As oposições entre centro e periferia, entre o regional e o internacional, entre o público e o privado, entre o popular e o erudito ou entre a cultura de massa e a cultura de elite, tendem a desaparecer, tudo deságua numa espécie de vala comum ou terreno baldio. Para Roberto Galvão, que sobre ser um ótimo pintor é também autor do livro “Uma visão da arte no Ceará” (1987), a obra de Eduardo Eloy “reflete a força e a luz da região em que vive. A sua arte é agreste, o gesto nervoso e carregado de vigor e, contrariamente à sua fatura rústica, o universo temático é envolto por uma poética de recordações dos tempos de infância e de fantasias que são próprias de seu povo, mesmo quando retratam os problemas do mundo contemporâneo”. Galvão vincula o artista e sua geração á vertente expressionista. Talvez fosse melhor falar em Neo-expressionismo, mesmo se não encontramos em suas telas aquela angústia típica da arte alemã. Na verdade, ele estaria ligado a uma Nova Figuração, nascida nos anos 60, em Paris, ou a caminho da New Image dos anos 80, pela presença simultânea, em suas telas, de elementos irônicos e líricos.

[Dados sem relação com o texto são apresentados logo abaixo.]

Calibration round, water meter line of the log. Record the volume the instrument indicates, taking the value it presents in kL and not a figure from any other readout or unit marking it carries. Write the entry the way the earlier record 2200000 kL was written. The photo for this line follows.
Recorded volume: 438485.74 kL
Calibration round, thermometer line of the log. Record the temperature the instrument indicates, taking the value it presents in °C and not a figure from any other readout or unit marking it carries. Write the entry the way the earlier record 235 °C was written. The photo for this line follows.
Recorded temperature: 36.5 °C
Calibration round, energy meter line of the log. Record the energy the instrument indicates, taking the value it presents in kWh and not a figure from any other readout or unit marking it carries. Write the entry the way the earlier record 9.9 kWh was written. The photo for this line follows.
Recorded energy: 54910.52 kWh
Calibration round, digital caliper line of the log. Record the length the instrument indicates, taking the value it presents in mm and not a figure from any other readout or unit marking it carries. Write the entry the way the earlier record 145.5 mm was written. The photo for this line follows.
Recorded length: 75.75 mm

De fato, existem em sua pintura ressonâncias arquetipais, populares e regionais. Mas não se trata apenas da memória dos tempos infantis vividos numa região luminosa e tropical, mas, sobretudo da apropriação de uma narrativa infantil, isto é da estória sempre reinventada, de percursos continuamente refeitos. Mescla de garatuja infantil e grafite juvenil. Da gráfica infantil guardou esta ausência de fundo e de volumetria, pois na sua figuração tudo é transparente: os frutos na árvore, os peixes no mar, o feto no ventre grávido. Cada forma humana residual abriga outras imagens e figurações. Metamorfoses contínuas, híbridos de animais-máquinas gente-bicho, corpos-carnes-vídeo, monstros urbanizados e / ou domesticados. O imaginário nordestino ou sertanejo convivendo com os signos de uma sociedade high-tech e de consumo. Sertão e tv. Imagens de primeira e segunda geração. O artista apropria-se claramente da linguagem fragmentária da televisão, dos quadrinhos, do cinema de animação, do grafite e da publicidade. A ironia e a crítica permeadas por toques de lirismo e erotismo. No seu traço deliberadamente rude e áspero, pode-se notar, aqui e ali, afinidade com artistas do Grupo Cobra (Alechisnki,Constant) com a art brut de Dubuffet, com a erótica de Matta, Antonio Henrique Amaral e Victor Arruda e até com  a arte dos esquizofrênicos. Sua narrativa é fragmentária, determinando um espaço e um tempo descontínuo. Tudo em suas telas está aberto a metamorfoses de significado. Assim, em última análise, cabe ao espectador juntar os signos e símbolos dispersos, estes pedaços de corpos e máquinas, estas imagens inconclusas ou em formação, enfim tudo o que é virtual e latente e dar um sentido. Afinal contemplar é também narrar. Olhar é recriar.

Frederico Morais 
Critico de Arte e Historiador. Escritor de colunas jornalisticas em arte e professor da Escola de Design da Universidade Santa Ursula, da Escola de Jornalismo da UFRJ e na PUC – Rio e trabalhou como curador no MAM Rio.